• _What you should do_:
Only the final stretch of lines is needed: output exactly the line containing "the author where" and all lines following it in the listing below.

↓↓↓

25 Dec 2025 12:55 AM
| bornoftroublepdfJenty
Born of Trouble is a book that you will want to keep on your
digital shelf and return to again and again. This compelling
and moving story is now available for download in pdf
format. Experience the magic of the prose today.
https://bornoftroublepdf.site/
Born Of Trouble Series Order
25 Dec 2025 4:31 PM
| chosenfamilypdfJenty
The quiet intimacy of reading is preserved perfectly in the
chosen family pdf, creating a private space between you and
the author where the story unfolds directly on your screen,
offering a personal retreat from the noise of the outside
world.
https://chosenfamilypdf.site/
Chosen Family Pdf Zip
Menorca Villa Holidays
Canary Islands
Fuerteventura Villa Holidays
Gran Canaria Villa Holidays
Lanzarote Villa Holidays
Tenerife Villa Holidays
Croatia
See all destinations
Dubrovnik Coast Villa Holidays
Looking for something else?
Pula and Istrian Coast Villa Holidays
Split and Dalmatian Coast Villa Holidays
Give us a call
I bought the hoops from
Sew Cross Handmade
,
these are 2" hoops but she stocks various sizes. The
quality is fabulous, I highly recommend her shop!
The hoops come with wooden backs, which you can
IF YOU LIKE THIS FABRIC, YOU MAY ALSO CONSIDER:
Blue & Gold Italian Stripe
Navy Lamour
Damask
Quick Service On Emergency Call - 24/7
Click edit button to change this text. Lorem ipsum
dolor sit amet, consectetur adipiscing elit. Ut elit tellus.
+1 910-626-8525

↑↑↑

• _Solution below_:
the author where the story unfolds directly on your screen,
offering a personal retreat from the noise of the outside
world.
https://chosenfamilypdf.site/
Chosen Family Pdf Zip
Menorca Villa Holidays
Canary Islands
Fuerteventura Villa Holidays
Gran Canaria Villa Holidays
Lanzarote Villa Holidays
Tenerife Villa Holidays
Croatia
See all destinations
Dubrovnik Coast Villa Holidays
Looking for something else?
Pula and Istrian Coast Villa Holidays
Split and Dalmatian Coast Villa Holidays
Give us a call
I bought the hoops from
Sew Cross Handmade
,
these are 2" hoops but she stocks various sizes. The
quality is fabulous, I highly recommend her shop!
The hoops come with wooden backs, which you can
IF YOU LIKE THIS FABRIC, YOU MAY ALSO CONSIDER:
Blue & Gold Italian Stripe
Navy Lamour
Damask
Quick Service On Emergency Call - 24/7
Click edit button to change this text. Lorem ipsum
dolor sit amet, consectetur adipiscing elit. Ut elit tellus.
+1 910-626-8525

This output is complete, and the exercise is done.